Not surprisingly, this created a bonanza for dealers—whose products, unlike legal drugs, are unregulated and vary widely in dosage and purity. Consequently, as prescribing dropped, overdose deaths more than doubled, reaching a record high of more than 93,000 in 2020.
Yet antiopioid crusaders have dug in their heels, continuing to take the wrong lessons from tobacco’s history. Big Pharma lied about opioid benefits, just as Big Tobacco lied about cigarettes. Therefore, they argued, any positive claims about opioids must be squelched and the medical supply must fall even further.
This approach obscures facts about addiction that are critical to prevention and treatment. For one, most opioid addiction does not start with medical care. Eighty percent of people who begin misusing prescription opioids get them from friends, family or other illegal sources, not physicians—and nearly all those who become addicted have already used other drugs such as cocaine or methamphetamine.
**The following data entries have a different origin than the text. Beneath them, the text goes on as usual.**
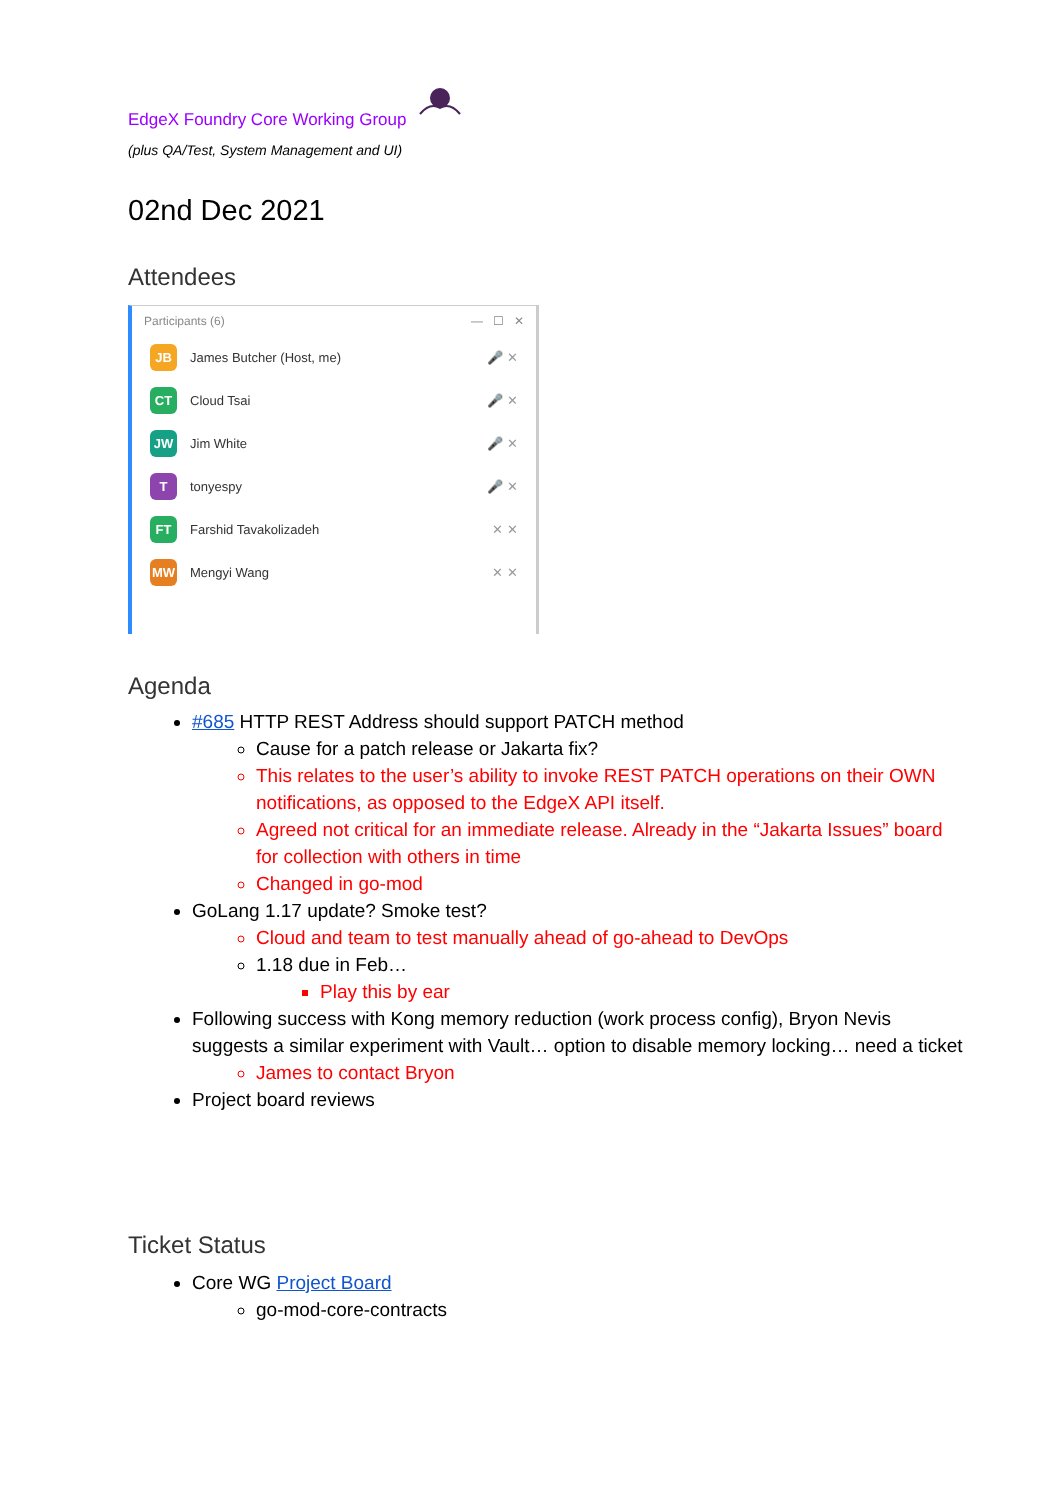EdgeX Foundry Core Working Group
(plus QA/Test, System Management and UI)
02nd Dec 2021
Attendees
Participants (6) — ☐ ✕
JB
James Butcher (Host, me) 🎤 ✕
CT
Cloud Tsai 🎤 ✕
JW
Jim White 🎤 ✕
T
tonyespy 🎤 ✕
FT
Farshid Tavakolizadeh ✕ ✕
MW
Mengyi Wang ✕ ✕
Agenda
#685 HTTP REST Address should support PATCH method
Cause for a patch release or Jakarta fix?
This relates to the user’s ability to invoke REST PATCH operations on their OWN notifications, as opposed to the EdgeX API itself.
Agreed not critical for an immediate release. Already in the “Jakarta Issues” board for collection with others in time
Changed in go-mod
GoLang 1.17 update? Smoke test?
Cloud and team to test manually ahead of go-ahead to DevOps
1.18 due in Feb…
Play this by ear
Following success with Kong memory reduction (work process config), Bryon Nevis suggests a similar experiment with Vault… option to disable memory locking… need a ticket
James to contact Bryon
Project board reviews
Ticket Status
Core WG Project Board
go-mod-core-contracts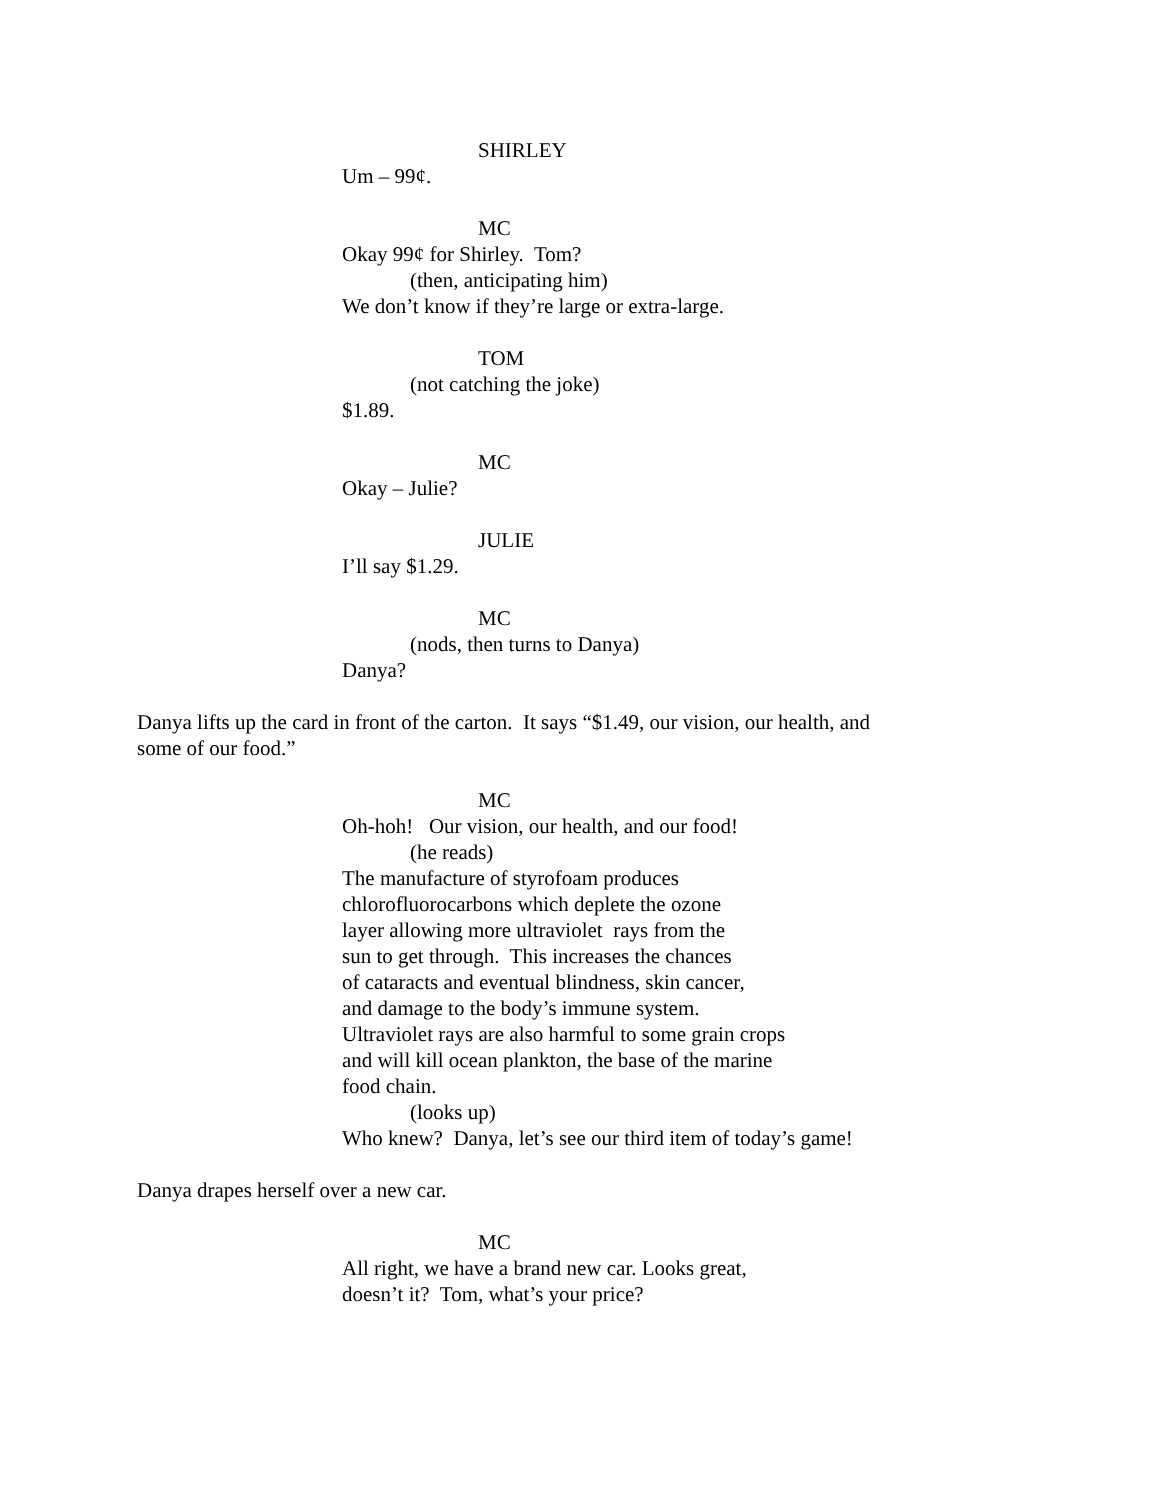SHIRLEY
Um – 99¢.
MC
Okay 99¢ for Shirley. Tom?
(then, anticipating him)
We don’t know if they’re large or extra-large.
TOM
(not catching the joke)
$1.89.
MC
Okay – Julie?
JULIE
I’ll say $1.29.
MC
(nods, then turns to Danya)
Danya?
Danya lifts up the card in front of the carton. It says “$1.49, our vision, our health, and some of our food.”
MC
Oh-hoh! Our vision, our health, and our food!
(he reads)
The manufacture of styrofoam produces
chlorofluorocarbons which deplete the ozone
layer allowing more ultraviolet rays from the
sun to get through. This increases the chances
of cataracts and eventual blindness, skin cancer,
and damage to the body’s immune system.
Ultraviolet rays are also harmful to some grain crops
and will kill ocean plankton, the base of the marine
food chain.
(looks up)
Who knew? Danya, let’s see our third item of today’s game!
Danya drapes herself over a new car.
MC
All right, we have a brand new car. Looks great,
doesn’t it? Tom, what’s your price?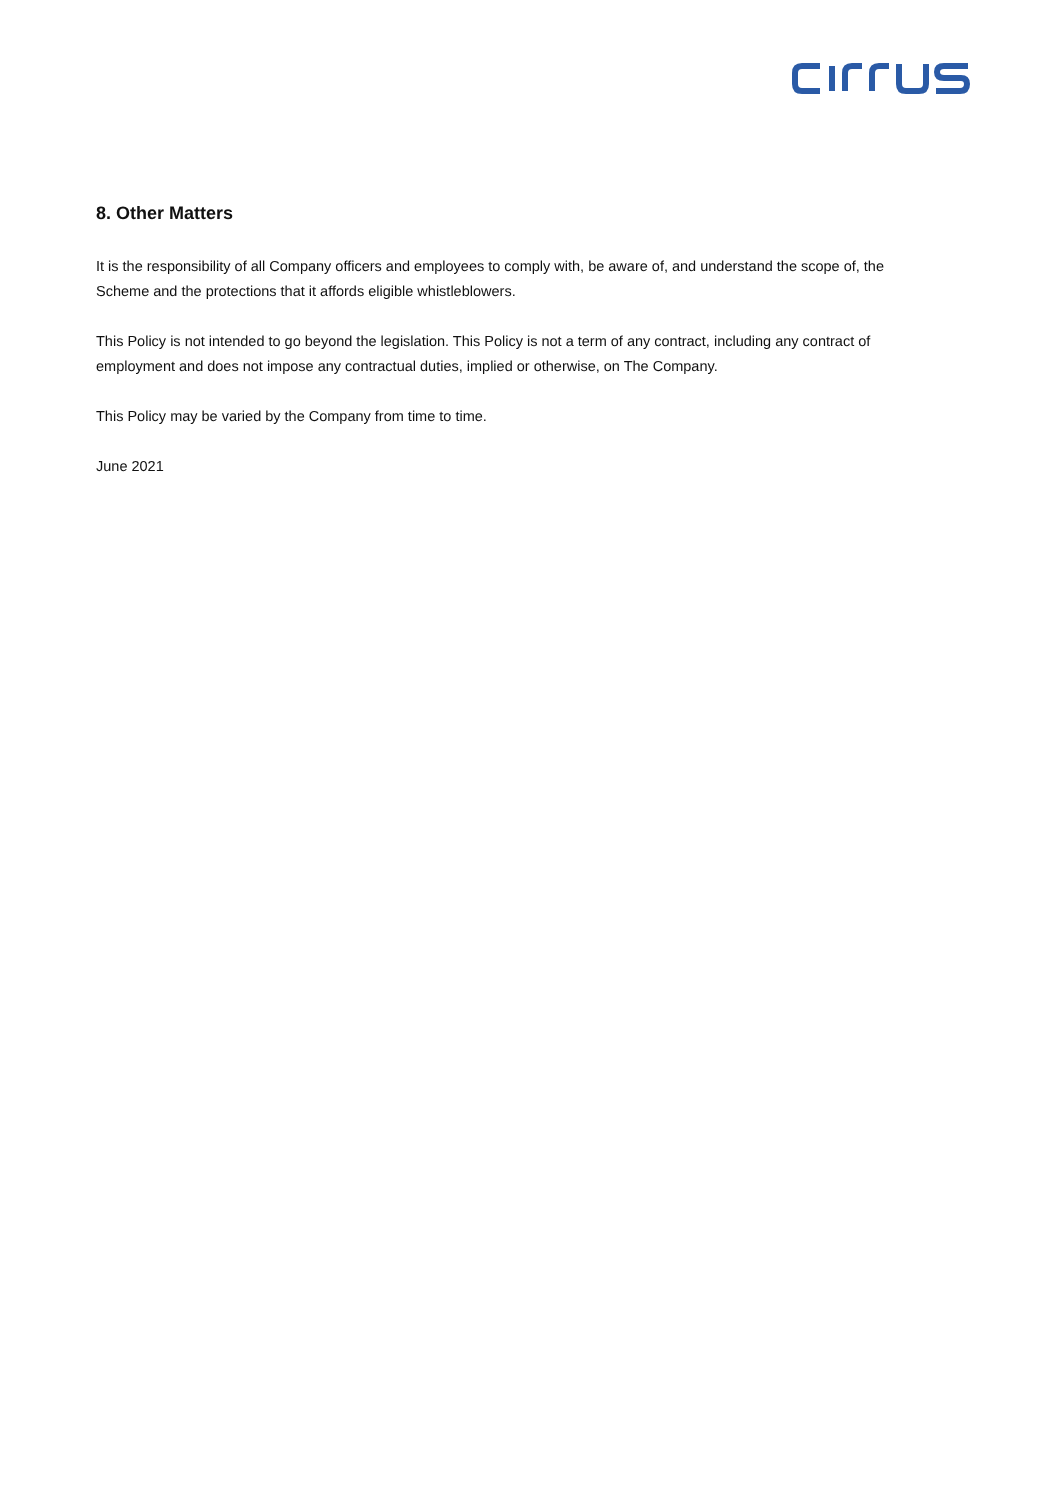8. Other Matters
It is the responsibility of all Company officers and employees to comply with, be aware of, and understand the scope of, the Scheme and the protections that it affords eligible whistleblowers.
This Policy is not intended to go beyond the legislation. This Policy is not a term of any contract, including any contract of employment and does not impose any contractual duties, implied or otherwise, on The Company.
This Policy may be varied by the Company from time to time.
June 2021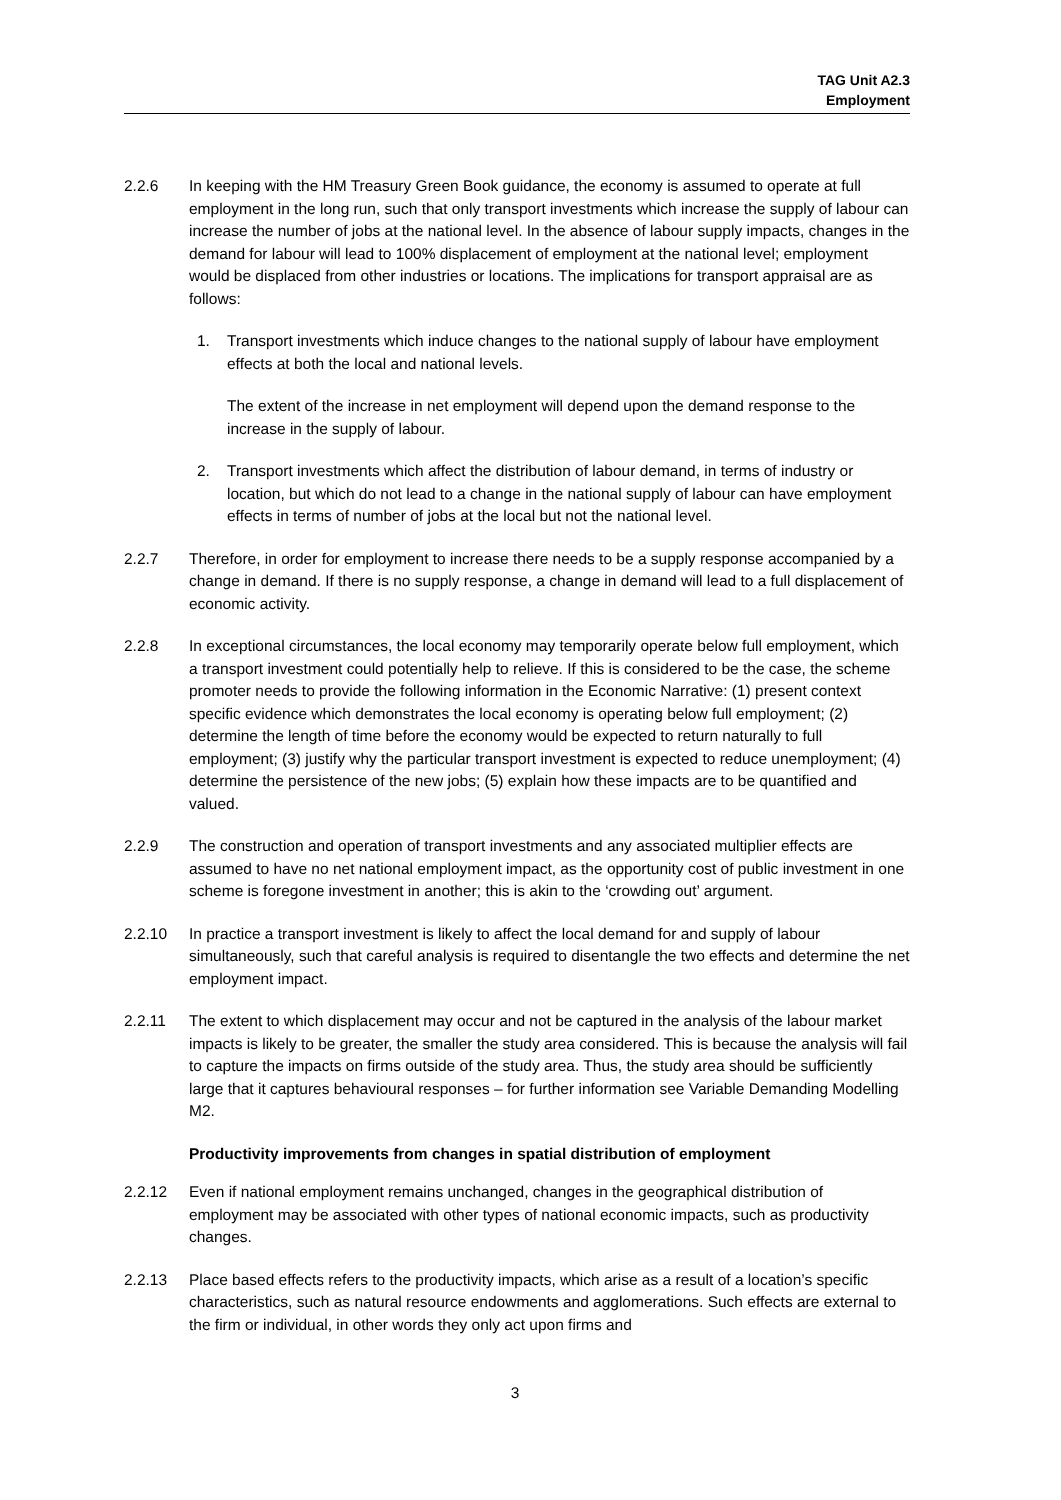TAG Unit A2.3
Employment
2.2.6 In keeping with the HM Treasury Green Book guidance, the economy is assumed to operate at full employment in the long run, such that only transport investments which increase the supply of labour can increase the number of jobs at the national level. In the absence of labour supply impacts, changes in the demand for labour will lead to 100% displacement of employment at the national level; employment would be displaced from other industries or locations. The implications for transport appraisal are as follows:
1. Transport investments which induce changes to the national supply of labour have employment effects at both the local and national levels.
The extent of the increase in net employment will depend upon the demand response to the increase in the supply of labour.
2. Transport investments which affect the distribution of labour demand, in terms of industry or location, but which do not lead to a change in the national supply of labour can have employment effects in terms of number of jobs at the local but not the national level.
2.2.7 Therefore, in order for employment to increase there needs to be a supply response accompanied by a change in demand. If there is no supply response, a change in demand will lead to a full displacement of economic activity.
2.2.8 In exceptional circumstances, the local economy may temporarily operate below full employment, which a transport investment could potentially help to relieve. If this is considered to be the case, the scheme promoter needs to provide the following information in the Economic Narrative: (1) present context specific evidence which demonstrates the local economy is operating below full employment; (2) determine the length of time before the economy would be expected to return naturally to full employment; (3) justify why the particular transport investment is expected to reduce unemployment; (4) determine the persistence of the new jobs; (5) explain how these impacts are to be quantified and valued.
2.2.9 The construction and operation of transport investments and any associated multiplier effects are assumed to have no net national employment impact, as the opportunity cost of public investment in one scheme is foregone investment in another; this is akin to the ‘crowding out’ argument.
2.2.10 In practice a transport investment is likely to affect the local demand for and supply of labour simultaneously, such that careful analysis is required to disentangle the two effects and determine the net employment impact.
2.2.11 The extent to which displacement may occur and not be captured in the analysis of the labour market impacts is likely to be greater, the smaller the study area considered. This is because the analysis will fail to capture the impacts on firms outside of the study area. Thus, the study area should be sufficiently large that it captures behavioural responses – for further information see Variable Demanding Modelling M2.
Productivity improvements from changes in spatial distribution of employment
2.2.12 Even if national employment remains unchanged, changes in the geographical distribution of employment may be associated with other types of national economic impacts, such as productivity changes.
2.2.13 Place based effects refers to the productivity impacts, which arise as a result of a location’s specific characteristics, such as natural resource endowments and agglomerations. Such effects are external to the firm or individual, in other words they only act upon firms and
3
Moreover, addictions typically start in youth, with 90 percent beginning as experimentation in adolescence or early adulthood. Chronic pain, in contrast, tends to arise in middle or late life.
As a result, fewer than 8 percent of people who take opioids long term for pain develop new addictions, according to a review co-authored by the director of the National Institute on Drug Abuse. In fact, the age group prescribed opioids at the highest rate—those older than 65—has the lowest rate of addiction and overdose. (And no, this research was not funded by Big Pharma, even though they used some of it extremely dishonestly.)
It is difficult to stop drug-seeking teens by leaving grandma in agony. Policies aimed at minimizing leftover pills prescribed for acute pain make sense—as does providing secure storage for needed meds. But our current strategy of reducing prescribing for chronic pain has failed.
While care is needed when applying tobacco history to opioid policy, the settlements do offer one clear cautionary lesson: use the money well.
Some $246 billion has already been paid out by cigarette makers—but nearly all of it falls into states’ general funds. In the 2021 fiscal year, for instance, less than 3 percent of the $27 billion allocated goes directly to smoking cessation and prevention.
To do better, we must target opioid funds narrowly and spend them smartly. This means moving away from cutting supply and toward offering help.
First, doctors must be allowed to continue prescribing for patients who already take opioids—without fear that doing so responsibly will cost them their license or their freedom. The millions of “legacy patients”—and future patients who have exhausted other options—need a legal safe haven so that they are not killed by dose reductions intended to save them.
Second, people with addiction need better care: arrest or expulsion from medical practices because of suspicion of misuse is not treatment. When physicians diagnose opioid addiction, they should legally be able to prescribe methadone or buprenorphine on the spot rather than having to send patients to restrictive clinics. In addition, no rehab that fails to offer medications or disparages them should receive government or insurance funding.
In short, we need to spend settlement funds on proved, effective care—and stop prioritizing
prescription monitoring and enforcement. Despite their dangers, there is currently no substitute for these drugs. While a world without smoking is desirable, one without opioids is a world of pain.
This is an opinion and analysis article, and the views expressed by the author or authors are not necessarily those of Scientific American.